-- Begin --
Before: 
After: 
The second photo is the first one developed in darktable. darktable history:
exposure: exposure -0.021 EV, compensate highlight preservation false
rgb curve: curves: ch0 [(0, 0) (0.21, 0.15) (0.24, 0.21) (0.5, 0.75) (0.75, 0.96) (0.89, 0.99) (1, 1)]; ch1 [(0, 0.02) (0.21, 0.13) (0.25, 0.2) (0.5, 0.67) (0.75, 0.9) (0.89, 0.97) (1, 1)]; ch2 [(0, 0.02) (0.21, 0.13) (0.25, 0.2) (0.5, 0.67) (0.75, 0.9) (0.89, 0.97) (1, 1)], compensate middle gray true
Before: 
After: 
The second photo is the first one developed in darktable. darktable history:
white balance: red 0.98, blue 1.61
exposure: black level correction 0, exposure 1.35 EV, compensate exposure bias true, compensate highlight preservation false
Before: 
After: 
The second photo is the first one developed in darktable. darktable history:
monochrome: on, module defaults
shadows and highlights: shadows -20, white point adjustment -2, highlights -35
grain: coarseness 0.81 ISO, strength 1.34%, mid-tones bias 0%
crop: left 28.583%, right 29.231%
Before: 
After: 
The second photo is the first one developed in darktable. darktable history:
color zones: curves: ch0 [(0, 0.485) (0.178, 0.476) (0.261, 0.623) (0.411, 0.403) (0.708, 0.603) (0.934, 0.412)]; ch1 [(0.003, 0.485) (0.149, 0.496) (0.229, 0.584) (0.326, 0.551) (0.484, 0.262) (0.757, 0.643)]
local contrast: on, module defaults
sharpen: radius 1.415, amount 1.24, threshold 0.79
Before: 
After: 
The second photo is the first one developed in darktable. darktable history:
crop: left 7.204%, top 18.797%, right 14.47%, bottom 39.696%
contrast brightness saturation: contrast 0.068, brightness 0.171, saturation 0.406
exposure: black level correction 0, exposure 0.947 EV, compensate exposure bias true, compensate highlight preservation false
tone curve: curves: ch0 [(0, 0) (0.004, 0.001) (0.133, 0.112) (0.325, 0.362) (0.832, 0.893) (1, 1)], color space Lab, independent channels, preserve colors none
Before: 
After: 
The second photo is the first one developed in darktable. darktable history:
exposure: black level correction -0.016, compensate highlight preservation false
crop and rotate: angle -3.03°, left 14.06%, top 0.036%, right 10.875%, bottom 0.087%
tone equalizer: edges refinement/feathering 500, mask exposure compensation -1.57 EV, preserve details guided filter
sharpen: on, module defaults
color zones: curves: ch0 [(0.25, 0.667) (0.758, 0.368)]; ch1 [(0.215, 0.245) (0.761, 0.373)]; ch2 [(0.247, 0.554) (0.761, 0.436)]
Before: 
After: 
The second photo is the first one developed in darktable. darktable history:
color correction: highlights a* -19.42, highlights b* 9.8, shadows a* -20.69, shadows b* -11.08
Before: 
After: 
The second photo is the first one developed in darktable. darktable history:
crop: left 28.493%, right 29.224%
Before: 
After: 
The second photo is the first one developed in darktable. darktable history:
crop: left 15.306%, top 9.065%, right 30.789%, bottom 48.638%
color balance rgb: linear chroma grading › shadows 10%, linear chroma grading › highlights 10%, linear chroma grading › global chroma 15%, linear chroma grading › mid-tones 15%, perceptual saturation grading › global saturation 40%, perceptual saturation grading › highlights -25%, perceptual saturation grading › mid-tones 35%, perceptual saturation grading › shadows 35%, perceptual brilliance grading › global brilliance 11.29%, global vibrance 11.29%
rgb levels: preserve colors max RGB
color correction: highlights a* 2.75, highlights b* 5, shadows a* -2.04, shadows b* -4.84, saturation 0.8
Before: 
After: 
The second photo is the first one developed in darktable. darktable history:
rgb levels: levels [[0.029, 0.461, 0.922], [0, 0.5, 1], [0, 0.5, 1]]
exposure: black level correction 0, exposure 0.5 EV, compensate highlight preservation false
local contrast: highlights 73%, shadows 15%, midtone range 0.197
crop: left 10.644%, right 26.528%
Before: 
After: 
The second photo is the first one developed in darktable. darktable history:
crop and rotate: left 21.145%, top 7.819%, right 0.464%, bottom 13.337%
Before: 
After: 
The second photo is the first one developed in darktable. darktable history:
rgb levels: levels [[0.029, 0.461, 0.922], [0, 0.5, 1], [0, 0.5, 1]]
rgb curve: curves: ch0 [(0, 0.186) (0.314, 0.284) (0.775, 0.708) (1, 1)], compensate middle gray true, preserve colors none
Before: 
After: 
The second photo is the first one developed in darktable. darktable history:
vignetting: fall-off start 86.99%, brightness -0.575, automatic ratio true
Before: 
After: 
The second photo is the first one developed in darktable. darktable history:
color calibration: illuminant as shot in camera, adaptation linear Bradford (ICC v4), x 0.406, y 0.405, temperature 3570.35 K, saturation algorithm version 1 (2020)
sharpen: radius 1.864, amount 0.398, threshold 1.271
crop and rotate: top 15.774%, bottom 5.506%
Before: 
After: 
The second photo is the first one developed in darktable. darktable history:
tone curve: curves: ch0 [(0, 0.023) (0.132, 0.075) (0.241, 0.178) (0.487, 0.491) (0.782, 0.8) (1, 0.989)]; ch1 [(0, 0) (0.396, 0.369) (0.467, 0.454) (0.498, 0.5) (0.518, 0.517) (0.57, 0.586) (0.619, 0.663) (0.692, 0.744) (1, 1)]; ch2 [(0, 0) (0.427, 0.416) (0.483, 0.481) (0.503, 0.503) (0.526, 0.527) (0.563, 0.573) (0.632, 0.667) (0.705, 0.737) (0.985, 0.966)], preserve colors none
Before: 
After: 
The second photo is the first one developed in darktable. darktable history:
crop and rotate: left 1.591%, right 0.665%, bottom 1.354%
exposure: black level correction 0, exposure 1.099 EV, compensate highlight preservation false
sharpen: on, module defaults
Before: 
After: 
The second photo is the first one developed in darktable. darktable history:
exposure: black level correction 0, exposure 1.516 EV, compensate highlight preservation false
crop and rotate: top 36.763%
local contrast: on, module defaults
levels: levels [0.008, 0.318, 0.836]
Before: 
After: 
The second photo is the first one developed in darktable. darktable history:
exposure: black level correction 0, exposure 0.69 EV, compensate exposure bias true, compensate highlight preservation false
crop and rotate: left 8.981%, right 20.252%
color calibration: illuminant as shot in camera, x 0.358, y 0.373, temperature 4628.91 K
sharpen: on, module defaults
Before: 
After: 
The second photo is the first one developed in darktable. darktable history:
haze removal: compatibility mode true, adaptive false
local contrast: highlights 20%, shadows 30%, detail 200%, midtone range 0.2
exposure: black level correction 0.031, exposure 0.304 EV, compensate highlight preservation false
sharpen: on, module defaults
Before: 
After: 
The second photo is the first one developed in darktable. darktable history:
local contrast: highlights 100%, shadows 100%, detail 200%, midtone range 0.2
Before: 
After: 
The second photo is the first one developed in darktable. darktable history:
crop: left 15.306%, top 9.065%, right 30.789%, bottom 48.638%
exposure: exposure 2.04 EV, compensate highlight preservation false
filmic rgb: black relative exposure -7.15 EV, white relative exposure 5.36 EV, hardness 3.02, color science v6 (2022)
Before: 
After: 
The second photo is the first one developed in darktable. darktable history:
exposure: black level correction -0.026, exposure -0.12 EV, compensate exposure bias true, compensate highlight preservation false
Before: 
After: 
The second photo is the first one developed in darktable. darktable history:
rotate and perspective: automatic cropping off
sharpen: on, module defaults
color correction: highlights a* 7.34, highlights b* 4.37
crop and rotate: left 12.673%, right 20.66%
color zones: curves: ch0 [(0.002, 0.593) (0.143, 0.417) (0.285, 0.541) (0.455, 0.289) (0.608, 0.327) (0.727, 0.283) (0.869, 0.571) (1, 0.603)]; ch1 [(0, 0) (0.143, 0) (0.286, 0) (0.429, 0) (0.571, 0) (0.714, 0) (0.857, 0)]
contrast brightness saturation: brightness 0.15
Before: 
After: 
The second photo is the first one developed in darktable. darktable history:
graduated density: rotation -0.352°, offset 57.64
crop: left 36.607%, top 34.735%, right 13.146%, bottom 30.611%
-- End --
Reproduce the material word for word from its first line through the line that contains "rgb curve: curves: ch0 [(0, 0)", including that line.

Before: 
After: 
The second photo is the first one developed in darktable. darktable history:
exposure: exposure -0.021 EV, compensate highlight preservation false
rgb curve: curves: ch0 [(0, 0) (0.21, 0.15) (0.24, 0.21) (0.5, 0.75) (0.75, 0.96) (0.89, 0.99) (1, 1)]; ch1 [(0, 0.02) (0.21, 0.13) (0.25, 0.2) (0.5, 0.67) (0.75, 0.9) (0.89, 0.97) (1, 1)]; ch2 [(0, 0.02) (0.21, 0.13) (0.25, 0.2) (0.5, 0.67) (0.75, 0.9) (0.89, 0.97) (1, 1)], compensate middle gray true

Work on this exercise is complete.